■ Aim of the exercise ■
Repeat each line, word for word, from the one containing "replaced: model house" through the last line of the entries, and include no other output.

■ Listed records ■

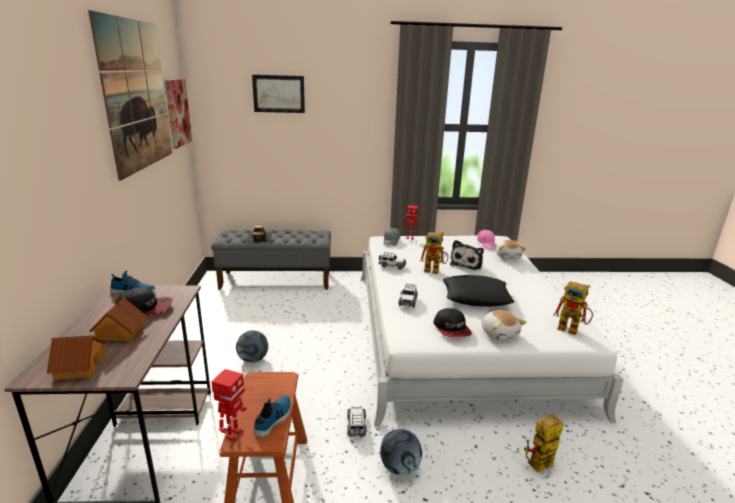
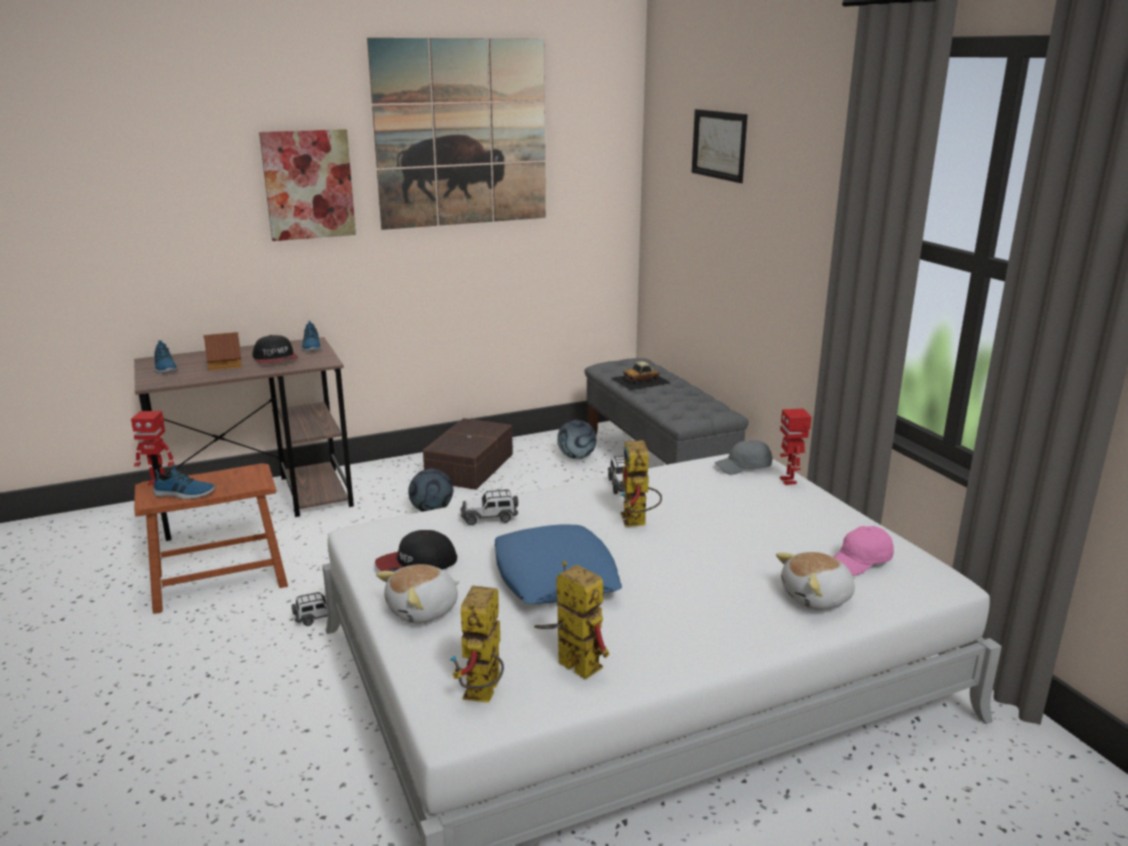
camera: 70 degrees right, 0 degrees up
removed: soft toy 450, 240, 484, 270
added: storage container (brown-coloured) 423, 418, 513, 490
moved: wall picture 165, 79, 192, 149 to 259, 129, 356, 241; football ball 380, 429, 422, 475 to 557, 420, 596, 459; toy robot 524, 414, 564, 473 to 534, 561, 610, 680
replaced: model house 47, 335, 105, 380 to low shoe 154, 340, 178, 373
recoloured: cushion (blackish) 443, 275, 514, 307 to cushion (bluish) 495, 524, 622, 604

■ Your response ■
replaced: model house 47, 335, 105, 380 to low shoe 154, 340, 178, 373
recoloured: cushion (blackish) 443, 275, 514, 307 to cushion (bluish) 495, 524, 622, 604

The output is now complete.